Work required:
From first entry to last, give the listing again verbatim.

━━ Study material

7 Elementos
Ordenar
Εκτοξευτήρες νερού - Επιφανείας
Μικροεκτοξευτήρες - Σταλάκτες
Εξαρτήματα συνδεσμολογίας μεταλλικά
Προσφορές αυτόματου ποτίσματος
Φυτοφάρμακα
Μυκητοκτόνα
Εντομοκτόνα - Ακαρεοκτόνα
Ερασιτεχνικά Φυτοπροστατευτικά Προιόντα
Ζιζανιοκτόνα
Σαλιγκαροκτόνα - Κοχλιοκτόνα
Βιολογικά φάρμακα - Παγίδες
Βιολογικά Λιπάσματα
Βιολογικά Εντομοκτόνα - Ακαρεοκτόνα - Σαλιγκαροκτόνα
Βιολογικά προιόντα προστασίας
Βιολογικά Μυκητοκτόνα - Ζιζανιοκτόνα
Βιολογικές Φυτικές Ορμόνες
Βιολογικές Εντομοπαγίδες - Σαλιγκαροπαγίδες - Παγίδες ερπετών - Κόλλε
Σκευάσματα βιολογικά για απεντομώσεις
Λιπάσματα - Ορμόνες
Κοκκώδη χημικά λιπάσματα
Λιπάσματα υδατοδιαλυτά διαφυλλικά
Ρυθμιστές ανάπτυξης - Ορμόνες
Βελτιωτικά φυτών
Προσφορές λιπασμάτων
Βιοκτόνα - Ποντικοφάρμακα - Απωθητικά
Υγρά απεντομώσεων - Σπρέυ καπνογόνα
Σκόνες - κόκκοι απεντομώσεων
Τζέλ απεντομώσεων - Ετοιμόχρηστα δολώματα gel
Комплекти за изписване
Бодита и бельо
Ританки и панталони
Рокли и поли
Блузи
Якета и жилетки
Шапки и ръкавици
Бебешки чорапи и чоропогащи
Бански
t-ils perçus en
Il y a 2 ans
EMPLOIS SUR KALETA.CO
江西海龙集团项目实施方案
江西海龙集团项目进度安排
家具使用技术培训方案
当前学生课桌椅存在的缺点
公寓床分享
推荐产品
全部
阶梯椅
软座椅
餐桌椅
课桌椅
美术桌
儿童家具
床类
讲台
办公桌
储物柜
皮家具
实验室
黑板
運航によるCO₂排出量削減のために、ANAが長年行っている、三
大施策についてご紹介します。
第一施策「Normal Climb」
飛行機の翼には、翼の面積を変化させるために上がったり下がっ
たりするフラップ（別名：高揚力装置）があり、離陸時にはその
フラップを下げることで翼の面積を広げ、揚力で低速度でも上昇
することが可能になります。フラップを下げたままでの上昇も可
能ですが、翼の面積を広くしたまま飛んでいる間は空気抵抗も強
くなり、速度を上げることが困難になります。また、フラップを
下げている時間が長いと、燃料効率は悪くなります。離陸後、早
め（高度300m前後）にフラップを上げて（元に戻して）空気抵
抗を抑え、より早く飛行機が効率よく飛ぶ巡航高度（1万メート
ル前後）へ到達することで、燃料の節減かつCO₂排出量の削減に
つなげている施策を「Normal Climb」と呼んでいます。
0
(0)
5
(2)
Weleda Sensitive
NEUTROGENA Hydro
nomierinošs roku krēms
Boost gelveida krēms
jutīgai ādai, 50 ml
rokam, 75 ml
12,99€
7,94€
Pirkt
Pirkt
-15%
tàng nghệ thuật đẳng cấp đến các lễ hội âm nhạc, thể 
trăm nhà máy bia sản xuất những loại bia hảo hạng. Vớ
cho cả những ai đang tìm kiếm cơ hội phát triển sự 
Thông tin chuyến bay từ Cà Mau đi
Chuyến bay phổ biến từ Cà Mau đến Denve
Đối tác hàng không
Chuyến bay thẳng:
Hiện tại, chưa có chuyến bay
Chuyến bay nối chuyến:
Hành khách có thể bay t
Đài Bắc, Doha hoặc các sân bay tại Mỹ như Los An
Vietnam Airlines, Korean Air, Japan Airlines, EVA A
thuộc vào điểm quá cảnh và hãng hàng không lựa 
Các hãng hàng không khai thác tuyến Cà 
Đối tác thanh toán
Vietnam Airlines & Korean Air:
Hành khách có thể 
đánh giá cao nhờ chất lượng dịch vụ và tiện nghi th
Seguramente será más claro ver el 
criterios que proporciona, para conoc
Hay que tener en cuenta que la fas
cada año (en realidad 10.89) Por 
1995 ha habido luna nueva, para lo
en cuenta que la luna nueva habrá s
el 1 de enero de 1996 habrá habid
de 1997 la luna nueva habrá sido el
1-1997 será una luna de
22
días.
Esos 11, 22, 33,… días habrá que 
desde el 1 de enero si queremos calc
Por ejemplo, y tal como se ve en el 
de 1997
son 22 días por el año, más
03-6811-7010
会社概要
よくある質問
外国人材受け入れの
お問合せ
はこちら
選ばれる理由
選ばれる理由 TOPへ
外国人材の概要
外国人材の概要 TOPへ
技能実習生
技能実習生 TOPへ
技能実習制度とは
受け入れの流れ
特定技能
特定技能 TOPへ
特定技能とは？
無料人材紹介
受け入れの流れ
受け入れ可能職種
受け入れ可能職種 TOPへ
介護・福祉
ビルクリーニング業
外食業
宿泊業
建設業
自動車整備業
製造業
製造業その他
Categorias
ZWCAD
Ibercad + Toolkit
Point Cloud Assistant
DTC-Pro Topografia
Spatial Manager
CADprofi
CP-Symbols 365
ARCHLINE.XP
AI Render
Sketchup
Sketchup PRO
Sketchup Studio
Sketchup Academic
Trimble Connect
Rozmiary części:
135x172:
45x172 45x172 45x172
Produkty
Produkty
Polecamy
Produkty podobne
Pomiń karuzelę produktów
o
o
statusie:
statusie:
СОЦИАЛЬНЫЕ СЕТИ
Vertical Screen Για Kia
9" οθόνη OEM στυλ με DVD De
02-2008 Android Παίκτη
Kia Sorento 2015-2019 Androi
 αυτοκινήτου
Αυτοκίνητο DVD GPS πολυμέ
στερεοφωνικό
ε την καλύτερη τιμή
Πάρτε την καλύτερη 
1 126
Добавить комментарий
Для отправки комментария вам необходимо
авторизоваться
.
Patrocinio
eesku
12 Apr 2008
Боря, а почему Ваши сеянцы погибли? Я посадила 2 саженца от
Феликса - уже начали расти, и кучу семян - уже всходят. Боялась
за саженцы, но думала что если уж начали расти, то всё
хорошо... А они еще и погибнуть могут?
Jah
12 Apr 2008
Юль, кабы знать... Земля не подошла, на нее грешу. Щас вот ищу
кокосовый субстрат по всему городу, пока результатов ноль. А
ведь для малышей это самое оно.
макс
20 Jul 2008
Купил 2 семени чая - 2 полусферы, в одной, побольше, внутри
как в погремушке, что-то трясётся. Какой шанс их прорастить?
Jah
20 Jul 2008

━━━━

Your response:
7 Elementos
Ordenar
Εκτοξευτήρες νερού - Επιφανείας
Μικροεκτοξευτήρες - Σταλάκτες
Εξαρτήματα συνδεσμολογίας μεταλλικά
Προσφορές αυτόματου ποτίσματος
Φυτοφάρμακα
Μυκητοκτόνα
Εντομοκτόνα - Ακαρεοκτόνα
Ερασιτεχνικά Φυτοπροστατευτικά Προιόντα
Ζιζανιοκτόνα
Σαλιγκαροκτόνα - Κοχλιοκτόνα
Βιολογικά φάρμακα - Παγίδες
Βιολογικά Λιπάσματα
Βιολογικά Εντομοκτόνα - Ακαρεοκτόνα - Σαλιγκαροκτόνα
Βιολογικά προιόντα προστασίας
Βιολογικά Μυκητοκτόνα - Ζιζανιοκτόνα
Βιολογικές Φυτικές Ορμόνες
Βιολογικές Εντομοπαγίδες - Σαλιγκαροπαγίδες - Παγίδες ερπετών - Κόλλε
Σκευάσματα βιολογικά για απεντομώσεις
Λιπάσματα - Ορμόνες
Κοκκώδη χημικά λιπάσματα
Λιπάσματα υδατοδιαλυτά διαφυλλικά
Ρυθμιστές ανάπτυξης - Ορμόνες
Βελτιωτικά φυτών
Προσφορές λιπασμάτων
Βιοκτόνα - Ποντικοφάρμακα - Απωθητικά
Υγρά απεντομώσεων - Σπρέυ καπνογόνα
Σκόνες - κόκκοι απεντομώσεων
Τζέλ απεντομώσεων - Ετοιμόχρηστα δολώματα gel
Комплекти за изписване
Бодита и бельо
Ританки и панталони
Рокли и поли
Блузи
Якета и жилетки
Шапки и ръкавици
Бебешки чорапи и чоропогащи
Бански
t-ils perçus en
Il y a 2 ans
EMPLOIS SUR KALETA.CO
江西海龙集团项目实施方案
江西海龙集团项目进度安排
家具使用技术培训方案
当前学生课桌椅存在的缺点
公寓床分享
推荐产品
全部
阶梯椅
软座椅
餐桌椅
课桌椅
美术桌
儿童家具
床类
讲台
办公桌
储物柜
皮家具
实验室
黑板
運航によるCO₂排出量削減のために、ANAが長年行っている、三
大施策についてご紹介します。
第一施策「Normal Climb」
飛行機の翼には、翼の面積を変化させるために上がったり下がっ
たりするフラップ（別名：高揚力装置）があり、離陸時にはその
フラップを下げることで翼の面積を広げ、揚力で低速度でも上昇
することが可能になります。フラップを下げたままでの上昇も可
能ですが、翼の面積を広くしたまま飛んでいる間は空気抵抗も強
くなり、速度を上げることが困難になります。また、フラップを
下げている時間が長いと、燃料効率は悪くなります。離陸後、早
め（高度300m前後）にフラップを上げて（元に戻して）空気抵
抗を抑え、より早く飛行機が効率よく飛ぶ巡航高度（1万メート
ル前後）へ到達することで、燃料の節減かつCO₂排出量の削減に
つなげている施策を「Normal Climb」と呼んでいます。
0
(0)
5
(2)
Weleda Sensitive
NEUTROGENA Hydro
nomierinošs roku krēms
Boost gelveida krēms
jutīgai ādai, 50 ml
rokam, 75 ml
12,99€
7,94€
Pirkt
Pirkt
-15%
tàng nghệ thuật đẳng cấp đến các lễ hội âm nhạc, thể 
trăm nhà máy bia sản xuất những loại bia hảo hạng. Vớ
cho cả những ai đang tìm kiếm cơ hội phát triển sự 
Thông tin chuyến bay từ Cà Mau đi
Chuyến bay phổ biến từ Cà Mau đến Denve
Đối tác hàng không
Chuyến bay thẳng:
Hiện tại, chưa có chuyến bay
Chuyến bay nối chuyến:
Hành khách có thể bay t
Đài Bắc, Doha hoặc các sân bay tại Mỹ như Los An
Vietnam Airlines, Korean Air, Japan Airlines, EVA A
thuộc vào điểm quá cảnh và hãng hàng không lựa 
Các hãng hàng không khai thác tuyến Cà 
Đối tác thanh toán
Vietnam Airlines & Korean Air:
Hành khách có thể 
đánh giá cao nhờ chất lượng dịch vụ và tiện nghi th
Seguramente será más claro ver el 
criterios que proporciona, para conoc
Hay que tener en cuenta que la fas
cada año (en realidad 10.89) Por 
1995 ha habido luna nueva, para lo
en cuenta que la luna nueva habrá s
el 1 de enero de 1996 habrá habid
de 1997 la luna nueva habrá sido el
1-1997 será una luna de
22
días.
Esos 11, 22, 33,… días habrá que 
desde el 1 de enero si queremos calc
Por ejemplo, y tal como se ve en el 
de 1997
son 22 días por el año, más
03-6811-7010
会社概要
よくある質問
外国人材受け入れの
お問合せ
はこちら
選ばれる理由
選ばれる理由 TOPへ
外国人材の概要
外国人材の概要 TOPへ
技能実習生
技能実習生 TOPへ
技能実習制度とは
受け入れの流れ
特定技能
特定技能 TOPへ
特定技能とは？
無料人材紹介
受け入れの流れ
受け入れ可能職種
受け入れ可能職種 TOPへ
介護・福祉
ビルクリーニング業
外食業
宿泊業
建設業
自動車整備業
製造業
製造業その他
Categorias
ZWCAD
Ibercad + Toolkit
Point Cloud Assistant
DTC-Pro Topografia
Spatial Manager
CADprofi
CP-Symbols 365
ARCHLINE.XP
AI Render
Sketchup
Sketchup PRO
Sketchup Studio
Sketchup Academic
Trimble Connect
Rozmiary części:
135x172:
45x172 45x172 45x172
Produkty
Produkty
Polecamy
Produkty podobne
Pomiń karuzelę produktów
o
o
statusie:
statusie:
СОЦИАЛЬНЫЕ СЕТИ
Vertical Screen Για Kia
9" οθόνη OEM στυλ με DVD De
02-2008 Android Παίκτη
Kia Sorento 2015-2019 Androi
 αυτοκινήτου
Αυτοκίνητο DVD GPS πολυμέ
στερεοφωνικό
ε την καλύτερη τιμή
Πάρτε την καλύτερη 
1 126
Добавить комментарий
Для отправки комментария вам необходимо
авторизоваться
.
Patrocinio
eesku
12 Apr 2008
Боря, а почему Ваши сеянцы погибли? Я посадила 2 саженца от
Феликса - уже начали расти, и кучу семян - уже всходят. Боялась
за саженцы, но думала что если уж начали расти, то всё
хорошо... А они еще и погибнуть могут?
Jah
12 Apr 2008
Юль, кабы знать... Земля не подошла, на нее грешу. Щас вот ищу
кокосовый субстрат по всему городу, пока результатов ноль. А
ведь для малышей это самое оно.
макс
20 Jul 2008
Купил 2 семени чая - 2 полусферы, в одной, побольше, внутри
как в погремушке, что-то трясётся. Какой шанс их прорастить?
Jah
20 Jul 2008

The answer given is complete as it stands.